Graphic=Son Min-gyun

A company employee in his 50s, a person surnamed Kim, recently terminated 2 billion won in savings he had set aside to increase his child's apartment floor space and moved the entire amount into a stock account. Kim said, "In the past, I thought a bigger home was always the best, but these days the pace of asset growth is much faster if you hold Samsung Electronics or semiconductor exchange-traded funds (ETF)," adding, "Many people around me have sold their homes and increased the share of stocks to 60%–80% or more."

As the KOSPI breaks through the 7,000 level, the paradigm of Korean household asset building is being upended. The "real estate can't lose" myth that any spare cash should be buried in property is fading, and the "money move" phenomenon—in which home purchase standby funds and bank deposits flow en masse into the stock market—is accelerating.

According to the Korea Financial Investment Association on the 6th, investor deposits stood at 129.7321 trillion won as of Apr. 29 this year. This is the highest level in about two months since Mar. 6 (129.9574 trillion won). Investor deposits are funds customers leave with securities firms to buy stocks and are classified as a key pool of stock market standby money.

Individual investors' fervor is clearly visible in the "bit-too" figures for investing with borrowed money. The balance of margin lending stood at 35.6895 trillion won as of Apr. 28 this year, hitting a record high. In this month alone, it surged by 2.7 trillion won, showing investor sentiment peaking as they try to jump on the bull market.

Time deposits at commercial banks, a symbol of safe assets, have clearly lost momentum. According to the Economic Statistics System (ECOS) of the Bank of Korea, as of the end of last year, the number of time deposit accounts with 100 million won or less totaled 21,629,000. This is the lowest since the first half of 2019. The deposits within those accounts also fell to 299.709 trillion won, ending a growth streak that lasted three years and six months. It is interpreted that investors who had chosen deposits terminated them and jumped en masse into the stock market.

The government is pursuing all-out policies to shift household assets concentrated in real estate and other nonfinancial assets into financial assets. Creating the Public Growth Fund, revitalizing commercial paper and individual management accounts (IMA), and introducing business development companies (BDC) are cited as representative examples.

With the domestic stock market's record-breaking strength coinciding with the money move, the outflow from bank savings and installment savings assets is expected to accelerate further. In particular, as the government tightens regulations on real estate lending, the likelihood increases that the massive standby funds unable to purchase dwellings will flow into the stock market, bolstering the analysis that the center of gravity in the asset market is shifting completely from real estate to stocks.

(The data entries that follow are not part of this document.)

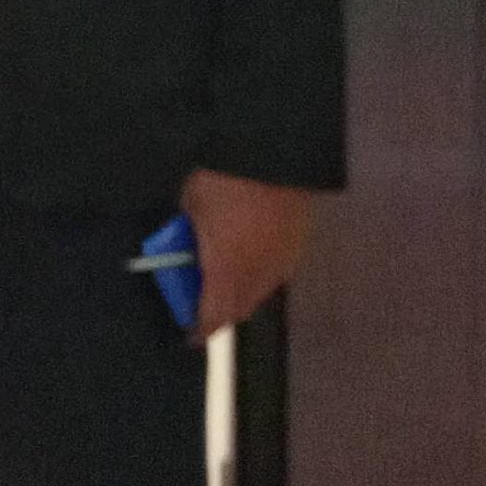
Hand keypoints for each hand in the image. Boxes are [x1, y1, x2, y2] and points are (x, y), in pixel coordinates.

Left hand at [179, 168, 312, 343]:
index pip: (213, 318)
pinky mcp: (300, 245)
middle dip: (220, 310)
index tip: (189, 333)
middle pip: (239, 310)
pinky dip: (261, 269)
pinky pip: (277, 270)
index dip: (199, 329)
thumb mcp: (191, 205)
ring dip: (242, 290)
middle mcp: (260, 277)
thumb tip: (184, 241)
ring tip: (226, 271)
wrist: (275, 152)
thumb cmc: (222, 178)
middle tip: (202, 297)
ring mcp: (284, 261)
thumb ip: (186, 234)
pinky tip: (251, 251)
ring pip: (261, 292)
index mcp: (227, 272)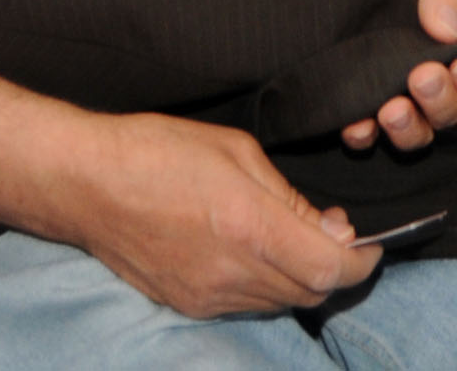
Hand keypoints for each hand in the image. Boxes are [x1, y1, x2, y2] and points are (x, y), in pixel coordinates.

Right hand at [60, 112, 380, 315]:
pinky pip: (247, 306)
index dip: (361, 262)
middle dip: (334, 269)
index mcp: (249, 226)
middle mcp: (232, 272)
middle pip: (312, 293)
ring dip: (299, 279)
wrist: (87, 183)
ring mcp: (208, 296)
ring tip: (289, 240)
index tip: (369, 245)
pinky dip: (265, 286)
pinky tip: (252, 254)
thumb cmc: (158, 150)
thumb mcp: (237, 151)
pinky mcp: (187, 304)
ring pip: (281, 303)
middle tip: (332, 237)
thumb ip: (289, 197)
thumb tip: (331, 228)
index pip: (330, 269)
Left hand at [339, 0, 456, 152]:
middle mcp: (440, 79)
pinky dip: (364, 134)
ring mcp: (402, 93)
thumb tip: (448, 29)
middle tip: (423, 76)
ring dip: (409, 128)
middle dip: (442, 101)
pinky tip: (356, 123)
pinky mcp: (363, 100)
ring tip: (392, 108)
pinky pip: (367, 133)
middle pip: (454, 113)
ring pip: (417, 132)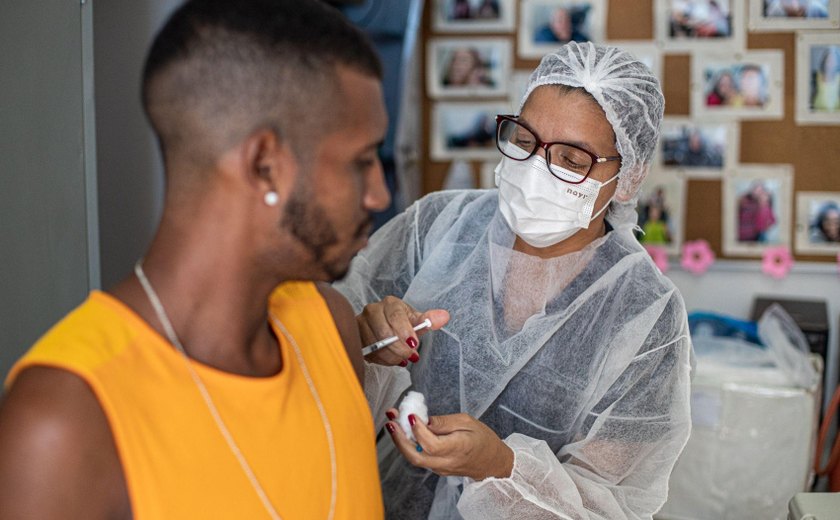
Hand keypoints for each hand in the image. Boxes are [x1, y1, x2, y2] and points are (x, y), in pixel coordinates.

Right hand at [358, 296, 448, 366]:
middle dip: (399, 348)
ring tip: (402, 358)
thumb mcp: (416, 321)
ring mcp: (361, 323)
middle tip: (410, 355)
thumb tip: (444, 316)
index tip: (414, 344)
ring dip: (392, 356)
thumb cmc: (402, 323)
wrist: (385, 326)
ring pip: (376, 345)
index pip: (396, 316)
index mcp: (390, 304)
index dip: (405, 332)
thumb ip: (429, 320)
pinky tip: (390, 359)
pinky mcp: (356, 337)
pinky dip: (382, 360)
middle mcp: (372, 310)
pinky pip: (369, 353)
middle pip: (384, 332)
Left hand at [384, 410, 513, 480]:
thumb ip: (444, 422)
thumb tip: (423, 420)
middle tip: (391, 420)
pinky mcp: (436, 469)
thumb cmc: (483, 439)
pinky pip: (419, 458)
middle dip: (400, 439)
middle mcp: (447, 462)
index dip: (419, 431)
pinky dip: (408, 445)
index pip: (432, 444)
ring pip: (415, 459)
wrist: (492, 463)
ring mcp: (440, 469)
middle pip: (416, 457)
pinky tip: (403, 431)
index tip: (410, 415)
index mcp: (459, 449)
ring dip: (400, 441)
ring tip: (392, 422)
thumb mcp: (468, 422)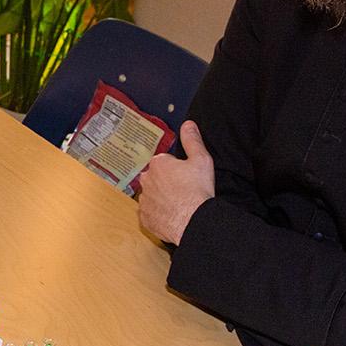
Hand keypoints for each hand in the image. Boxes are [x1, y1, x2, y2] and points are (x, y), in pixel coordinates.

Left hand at [136, 120, 214, 244]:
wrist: (194, 221)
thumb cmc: (198, 191)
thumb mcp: (201, 160)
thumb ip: (192, 140)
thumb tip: (188, 125)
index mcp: (158, 163)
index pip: (165, 162)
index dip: (177, 169)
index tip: (186, 177)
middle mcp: (146, 179)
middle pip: (156, 178)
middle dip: (167, 182)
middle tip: (184, 190)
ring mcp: (144, 199)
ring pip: (152, 195)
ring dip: (161, 198)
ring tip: (179, 204)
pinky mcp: (144, 217)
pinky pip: (150, 213)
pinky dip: (158, 214)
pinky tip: (172, 215)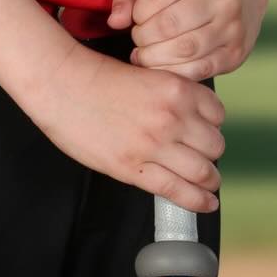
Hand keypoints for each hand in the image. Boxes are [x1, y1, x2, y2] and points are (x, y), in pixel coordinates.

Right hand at [33, 39, 224, 212]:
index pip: (217, 114)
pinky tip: (206, 203)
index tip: (204, 130)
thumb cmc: (94, 76)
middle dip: (210, 151)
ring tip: (208, 183)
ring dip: (209, 178)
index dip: (211, 124)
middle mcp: (171, 117)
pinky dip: (198, 200)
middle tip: (200, 155)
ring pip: (203, 171)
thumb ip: (169, 95)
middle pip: (214, 145)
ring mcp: (154, 145)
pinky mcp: (134, 169)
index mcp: (175, 88)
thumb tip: (186, 119)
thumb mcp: (145, 74)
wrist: (60, 83)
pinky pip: (178, 191)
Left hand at [108, 0, 255, 79]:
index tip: (136, 16)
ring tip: (143, 54)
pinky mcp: (234, 55)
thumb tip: (115, 21)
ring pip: (184, 50)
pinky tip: (160, 67)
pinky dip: (172, 72)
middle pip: (169, 25)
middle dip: (143, 36)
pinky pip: (198, 70)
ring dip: (153, 57)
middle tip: (138, 38)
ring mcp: (233, 29)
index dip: (137, 11)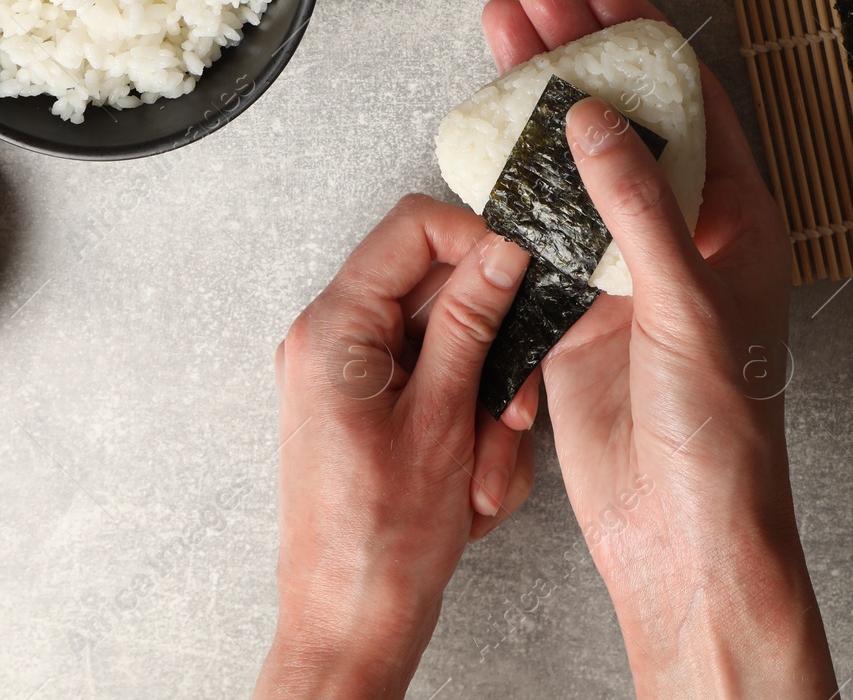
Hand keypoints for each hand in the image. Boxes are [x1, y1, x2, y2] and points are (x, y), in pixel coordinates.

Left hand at [255, 196, 535, 698]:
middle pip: (435, 291)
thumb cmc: (381, 542)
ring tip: (485, 468)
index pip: (411, 229)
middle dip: (488, 347)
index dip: (476, 240)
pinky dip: (467, 425)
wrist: (351, 624)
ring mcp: (349, 377)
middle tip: (510, 407)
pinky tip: (471, 482)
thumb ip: (471, 320)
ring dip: (483, 401)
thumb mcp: (444, 417)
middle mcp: (331, 343)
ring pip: (446, 345)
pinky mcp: (369, 409)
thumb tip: (501, 250)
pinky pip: (436, 386)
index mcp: (332, 330)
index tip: (522, 271)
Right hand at [483, 0, 836, 697]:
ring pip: (575, 173)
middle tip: (530, 3)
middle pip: (623, 126)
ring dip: (536, 116)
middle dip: (577, 61)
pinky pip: (542, 236)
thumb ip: (639, 210)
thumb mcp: (688, 307)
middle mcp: (683, 240)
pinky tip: (483, 149)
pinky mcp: (578, 315)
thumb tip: (595, 120)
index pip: (691, 108)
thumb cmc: (722, 435)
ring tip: (497, 49)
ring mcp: (626, 275)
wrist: (681, 536)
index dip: (646, 44)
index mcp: (737, 227)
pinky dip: (511, 190)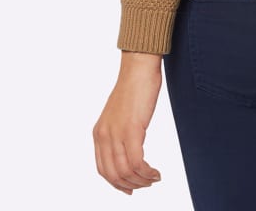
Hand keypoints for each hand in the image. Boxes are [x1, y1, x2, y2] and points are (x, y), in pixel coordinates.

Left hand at [93, 52, 163, 194]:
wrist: (139, 67)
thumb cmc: (135, 86)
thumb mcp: (120, 114)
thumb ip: (119, 132)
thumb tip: (129, 149)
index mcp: (99, 133)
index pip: (103, 169)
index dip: (116, 183)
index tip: (130, 188)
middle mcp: (104, 136)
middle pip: (113, 175)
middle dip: (131, 185)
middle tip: (146, 184)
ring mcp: (116, 133)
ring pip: (125, 172)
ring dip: (141, 181)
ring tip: (154, 178)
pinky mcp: (131, 129)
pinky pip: (137, 162)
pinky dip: (147, 172)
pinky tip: (156, 172)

Experts said this money move is not merely an exodus from bank deposits, but is accompanied by a "qualitative change" in household and corporations assets.

Lee Sang-yeon, a researcher at Shinyoung Securities, said, "As investment vehicles based on tax benefits such as retirement pensions and individual savings accounts (ISA) have increased, and as the indirect investment market centered on ETFs has grown, the paradigm of personal asset management is changing," adding, "On top of that, with the government's stance of revitalizing the capital market, personal funds are quickly moving from direct investment to indirect investment."

Illustration=ChatGPT DALL·E

Lee Jin-woo, head of research at Meritz Securities, said, "If the source of the 'new money' flowing into the stock market is deposits, the funds already in accounts are moving into much more aggressive investment products."

Lee particularly emphasized that the change is pronounced in the retirement pension market. As the shift in weighting accelerates from defined-benefit (DB) plans focused on principal-and-interest protection to defined-contribution (DC) plans that are investment products, trading ETFs via retirement pensions is serving as a massive downside support for the stock market.

According to the financial investment industry, retirement pension reserves at the end of the first quarter this year totaled 508.7 trillion won. That is up about 12 trillion won (2.4%) from the end of last year.

By type, DC plans and individual retirement pensions (IRP) increased. DC plans stood at 143.2 trillion won, up 6.2 trillion won (4.5%) from the previous quarter, and IRPs rose to 143.7 trillion won, up 9.8% (12.9 trillion won). In contrast, DB plan reserves fell to 221.8 trillion won, down 7.1 trillion won (3.1%).

Lee said, "Recently, as corporations have been using corporate funds to pursue aggressive investments, the flow of money market funds (MMF) has also become a key indicator showing a virtuous cycle in the stock market," adding, "Not only households but also corporate funds are flowing into the capital market, acting as a source of vitality for the market."